* TASK DETAILS *
Your copy should match the records exactly, apart from the pictures, which stay out.

[Page-level text extractions]
____

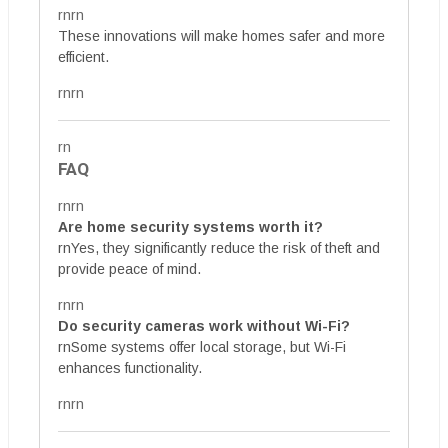
rnrn
These innovations will make homes safer and more
efficient.
rnrn
rn
FAQ
rnrn
Are home security systems worth it?
rnYes, they significantly reduce the risk of theft and
provide peace of mind.
rnrn
Do security cameras work without Wi-Fi?
rnSome systems offer local storage, but Wi-Fi
enhances functionality.
rnrn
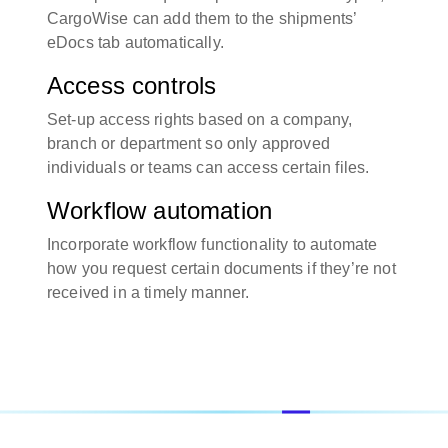
CargoWise can add them to the shipments’
eDocs tab automatically.
Access controls
Set-up access rights based on a company,
branch or department so only approved
individuals or teams can access certain files.
Workflow automation
Incorporate workflow functionality to automate
how you request certain documents if they’re not
received in a timely manner.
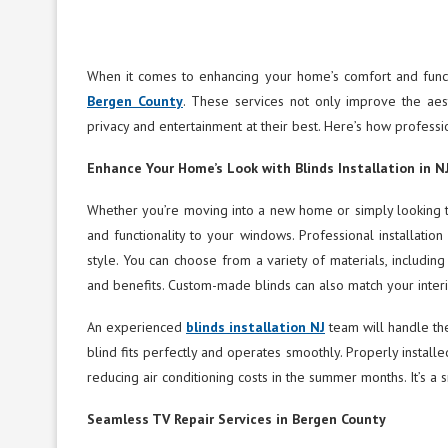
When it comes to enhancing your home’s comfort and functi
Bergen County
. These services not only improve the aes
privacy and entertainment at their best. Here’s how profess
Enhance Your Home’s Look with Blinds Installation in N
Whether you’re moving into a new home or simply looking to 
and functionality to your windows. Professional installatio
style. You can choose from a variety of materials, including
and benefits. Custom-made blinds can also match your interi
An experienced
blinds installation NJ
team will handle the
blind fits perfectly and operates smoothly. Properly install
reducing air conditioning costs in the summer months. It’s a 
Seamless TV Repair Services in Bergen County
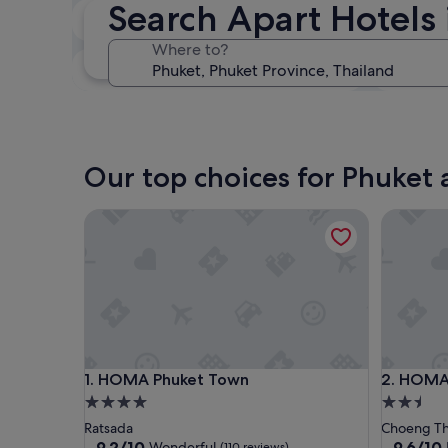
Search Apart Hotels 
In two weeks
21 Aug - 23 Aug
Where to?
In three months
30 Oct - 1 Nov
Our top choices for Phuket 
HOMA Phuket Town
HOMA Ch
HOMA Phuket Town
HOMA Ch
1. HOMA Phuket Town
2. HOMA
4.0
2.5
star
star
Ratsada
Choeng Th
property
property
9.2
9.6
9.2/10
9.6/10
Wonderful
(110 reviews)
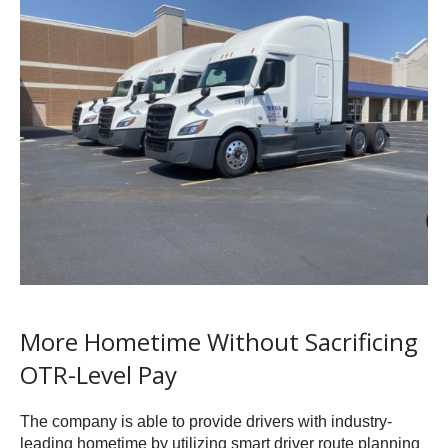
More Hometime Without Sacrificing
OTR-Level Pay
The company is able to provide drivers with industry-
leading hometime by utilizing smart driver route planning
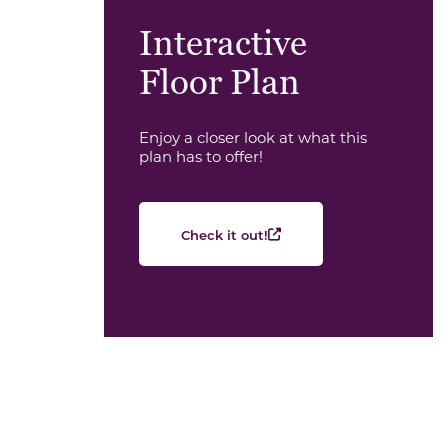
Interactive
Floor Plan
Enjoy a closer look at what this
plan has to offer!
Check it out!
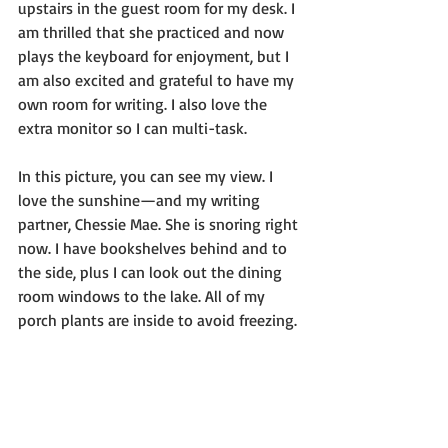
upstairs in the guest room for my desk. I 
am thrilled that she practiced and now 
plays the keyboard for enjoyment, but I 
am also excited and grateful to have my 
own room for writing. I also love the 
extra monitor so I can multi-task.
In this picture, you can see my view. I 
love the sunshine—and my writing 
partner, Chessie Mae. She is snoring right 
now. I have bookshelves behind and to 
the side, plus I can look out the dining 
room windows to the lake. All of my 
porch plants are inside to avoid freezing.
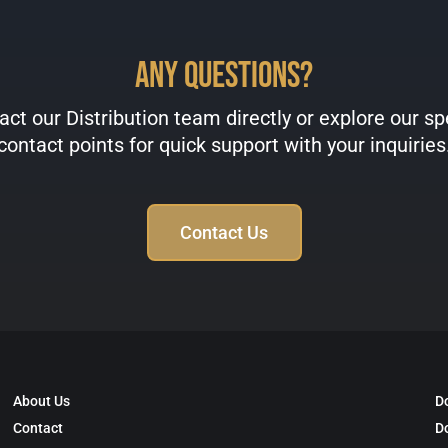
Any Questions?
ct our Distribution team directly or explore our sp
contact points for quick support with your inquiries
Contact Us
About Us
D
Contact
D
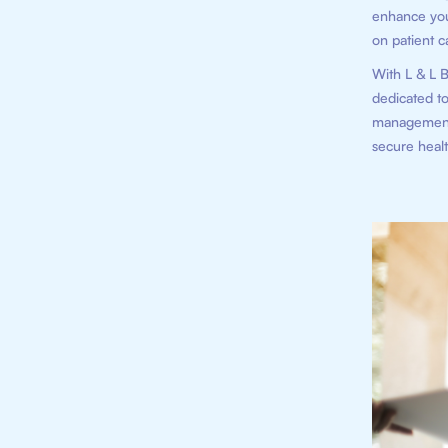
enhance your
on patient c
With L & L B
dedicated to
management 
secure healt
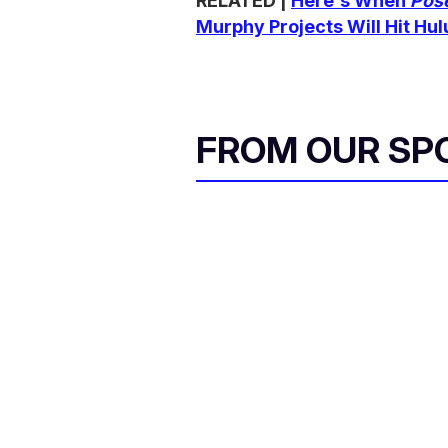
RELATED |
Here's When
Pos
Murphy Projects Will Hit Hul
FROM OUR SP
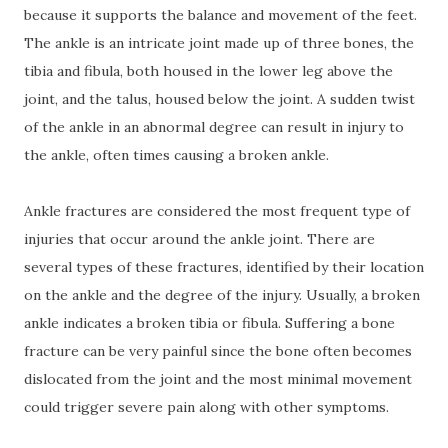
because it supports the balance and movement of the feet.
The ankle is an intricate joint made up of three bones, the
tibia and fibula, both housed in the lower leg above the
joint, and the talus, housed below the joint. A sudden twist
of the ankle in an abnormal degree can result in injury to
the ankle, often times causing a broken ankle.
Ankle fractures are considered the most frequent type of
injuries that occur around the ankle joint. There are
several types of these fractures, identified by their location
on the ankle and the degree of the injury. Usually, a broken
ankle indicates a broken tibia or fibula. Suffering a bone
fracture can be very painful since the bone often becomes
dislocated from the joint and the most minimal movement
could trigger severe pain along with other symptoms.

____

* PROBLEM SOLUTION *
rnrn
These innovations will make homes safer and more
efficient.
rnrn
rn
FAQ
rnrn
Are home security systems worth it?
rnYes, they significantly reduce the risk of theft and
provide peace of mind.
rnrn
Do security cameras work without Wi-Fi?
rnSome systems offer local storage, but Wi-Fi
enhances functionality.
rnrn
CargoWise can add them to the shipments’
eDocs tab automatically.
Access controls
Set-up access rights based on a company,
branch or department so only approved
individuals or teams can access certain files.
Workflow automation
Incorporate workflow functionality to automate
how you request certain documents if they’re not
received in a timely manner.
When it comes to enhancing your home’s comfort and functi
Bergen County
. These services not only improve the aes
privacy and entertainment at their best. Here’s how profess
Enhance Your Home’s Look with Blinds Installation in N
Whether you’re moving into a new home or simply looking to 
and functionality to your windows. Professional installatio
style. You can choose from a variety of materials, including
and benefits. Custom-made blinds can also match your interi
An experienced
blinds installation NJ
team will handle the
blind fits perfectly and operates smoothly. Properly install
reducing air conditioning costs in the summer months. It’s a 
Seamless TV Repair Services in Bergen County
Search Apart Hotels 
In two weeks
21 Aug - 23 Aug
Where to?
In three months
30 Oct - 1 Nov
Our top choices for Phuket 
HOMA Phuket Town
HOMA Ch
HOMA Phuket Town
HOMA Ch
1. HOMA Phuket Town
2. HOMA
4.0
2.5
star
star
Ratsada
Choeng Th
property
property
9.2
9.6
9.2/10
9.6/10
Wonderful
(110 reviews)
More Hometime Without Sacrificing
OTR-Level Pay
The company is able to provide drivers with industry-
leading hometime by utilizing smart driver route planning
Interactive
Floor Plan
Enjoy a closer look at what this
plan has to offer!
Check it out!
upstairs in the guest room for my desk. I 
am thrilled that she practiced and now 
plays the keyboard for enjoyment, but I 
am also excited and grateful to have my 
own room for writing. I also love the 
extra monitor so I can multi-task.
In this picture, you can see my view. I 
love the sunshine—and my writing 
partner, Chessie Mae. She is snoring right 
now. I have bookshelves behind and to 
the side, plus I can look out the dining 
room windows to the lake. All of my 
porch plants are inside to avoid freezing.
Any Questions?
ct our Distribution team directly or explore our sp
contact points for quick support with your inquiries
Contact Us
About Us
D
Contact
D
enhance your
on patient c
With L & L B
dedicated to
management 
secure healt
RELATED |
Here's When
Pos
Murphy Projects Will Hit Hul
FROM OUR SP
because it supports the balance and movement of the feet.
The ankle is an intricate joint made up of three bones, the
tibia and fibula, both housed in the lower leg above the
joint, and the talus, housed below the joint. A sudden twist
of the ankle in an abnormal degree can result in injury to
the ankle, often times causing a broken ankle.
Ankle fractures are considered the most frequent type of
injuries that occur around the ankle joint. There are
several types of these fractures, identified by their location
on the ankle and the degree of the injury. Usually, a broken
ankle indicates a broken tibia or fibula. Suffering a bone
fracture can be very painful since the bone often becomes
dislocated from the joint and the most minimal movement
could trigger severe pain along with other symptoms.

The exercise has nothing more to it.